Abstract

The deposition of misfolded proteins is a defining feature of many age-dependent human diseases, including the increasingly prevalent neurodegenerative diseases. Why aggregation-prone proteins accumulate in aged cells remains largely unclear. Cells normally strive to ensure that proteins get correctly folded and have powerful and sophisticated mechanisms to maintain protein homeostasis (proteostasis) under adverse conditions. However, with age and in diseases, the cellular defence systems against misfolded proteins are overwhelmed, leading to the accumulation of misfolded proteins with devastating consequences for cells and organism. In principle, improving the cells’ ability to deal with misfolded proteins could represent a generic approach to reduce the pathology in diverse protein misfolding diseases. My lab has identified powerful small drug-like molecules that safely boost a natural defence system against misfolded. These small molecules inhibit serine/threonine phosphatases controlling the termination of a proteostatic pathway, an interesting finding because phosphatases were previously thought to be undruggable. The inhibitors have demonstrated therapeutic effects in various models of neurodegenerative diseases. This work demonstrates that generic approaches aimed at helping cells to survive protein quality control failures can be useful to prevent protein misfolding diseases, including the devastating neurodegenerative diseases. One of these inhibitors, Sephin1, has passed through favourable Phase 1 clinical trials in 2019 and is being now developed for Charcot-Marie-Tooth disease and amyotrophic lateral sclerosis. In 2011, Guanabenz was found beneficial in a phase 2 clinical trial in ALS , 10 years after we reported its proteostasis-boosting activity.

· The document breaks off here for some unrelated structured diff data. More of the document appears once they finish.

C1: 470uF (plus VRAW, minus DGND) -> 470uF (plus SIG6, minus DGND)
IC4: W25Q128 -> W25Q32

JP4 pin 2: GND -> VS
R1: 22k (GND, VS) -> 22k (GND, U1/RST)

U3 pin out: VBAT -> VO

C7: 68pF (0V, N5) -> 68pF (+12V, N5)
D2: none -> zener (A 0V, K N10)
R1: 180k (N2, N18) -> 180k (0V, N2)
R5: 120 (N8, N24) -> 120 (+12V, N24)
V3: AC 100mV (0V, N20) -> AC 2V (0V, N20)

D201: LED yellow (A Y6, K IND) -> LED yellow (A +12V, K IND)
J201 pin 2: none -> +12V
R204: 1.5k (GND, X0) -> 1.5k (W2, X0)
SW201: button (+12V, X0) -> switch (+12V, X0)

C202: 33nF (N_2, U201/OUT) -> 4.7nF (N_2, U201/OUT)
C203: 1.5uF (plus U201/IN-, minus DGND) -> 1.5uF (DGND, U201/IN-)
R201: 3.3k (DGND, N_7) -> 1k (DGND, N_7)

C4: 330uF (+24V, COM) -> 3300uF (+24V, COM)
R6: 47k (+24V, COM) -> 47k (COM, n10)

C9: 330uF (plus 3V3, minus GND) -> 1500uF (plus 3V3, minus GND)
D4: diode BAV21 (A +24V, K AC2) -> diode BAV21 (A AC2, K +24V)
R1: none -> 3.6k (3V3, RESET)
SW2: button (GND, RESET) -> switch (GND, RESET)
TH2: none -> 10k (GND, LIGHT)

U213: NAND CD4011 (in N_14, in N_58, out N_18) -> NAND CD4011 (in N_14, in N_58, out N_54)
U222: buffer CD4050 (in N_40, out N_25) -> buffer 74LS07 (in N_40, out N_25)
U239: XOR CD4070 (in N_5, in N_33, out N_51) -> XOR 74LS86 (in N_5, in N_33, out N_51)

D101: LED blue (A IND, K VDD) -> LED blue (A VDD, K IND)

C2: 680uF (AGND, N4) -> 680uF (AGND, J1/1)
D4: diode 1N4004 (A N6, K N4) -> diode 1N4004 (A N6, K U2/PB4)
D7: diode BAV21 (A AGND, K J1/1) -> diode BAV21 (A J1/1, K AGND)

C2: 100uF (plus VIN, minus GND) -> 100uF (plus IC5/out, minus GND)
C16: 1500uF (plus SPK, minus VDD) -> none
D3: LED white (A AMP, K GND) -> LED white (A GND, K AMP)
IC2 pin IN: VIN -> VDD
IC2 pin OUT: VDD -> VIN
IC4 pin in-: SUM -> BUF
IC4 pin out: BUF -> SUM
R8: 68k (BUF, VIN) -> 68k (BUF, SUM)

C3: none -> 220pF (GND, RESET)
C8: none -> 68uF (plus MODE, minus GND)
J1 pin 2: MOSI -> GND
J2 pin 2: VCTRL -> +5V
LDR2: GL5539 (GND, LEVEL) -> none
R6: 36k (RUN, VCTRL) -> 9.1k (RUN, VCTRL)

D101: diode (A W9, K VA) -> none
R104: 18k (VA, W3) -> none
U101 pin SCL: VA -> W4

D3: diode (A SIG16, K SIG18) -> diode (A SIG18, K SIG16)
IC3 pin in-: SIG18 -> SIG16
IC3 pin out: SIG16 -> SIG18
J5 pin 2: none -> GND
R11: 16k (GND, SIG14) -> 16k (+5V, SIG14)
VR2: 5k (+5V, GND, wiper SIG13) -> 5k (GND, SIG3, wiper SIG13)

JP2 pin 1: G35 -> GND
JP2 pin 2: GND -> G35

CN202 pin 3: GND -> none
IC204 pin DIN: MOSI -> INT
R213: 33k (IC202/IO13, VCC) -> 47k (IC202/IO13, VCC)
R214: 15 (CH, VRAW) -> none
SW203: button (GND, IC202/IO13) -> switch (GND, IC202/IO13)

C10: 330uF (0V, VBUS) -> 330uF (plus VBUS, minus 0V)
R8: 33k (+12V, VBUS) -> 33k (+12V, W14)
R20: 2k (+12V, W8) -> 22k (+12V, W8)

The work on these inhibitors has perked our interest in serine/threonine phosphatases, a class of very important yet poorly characterized enzymes. In a recent tour de force, we have deployed a combination of approaches to elucidate the mechanism by which an eIF2 phosphatase recruits its large substrate.

Expanding our toolbox, we recently made the unexpected discovery that broadly used ATP -competitive inhibitors of eIF2 kinases can paradoxically increase eIF2 phosphorylation by directly binding to and activating a sister kinase resulting in functional activation of the pathway rather than the intended inhibition. These findings have broad relevance to kinases.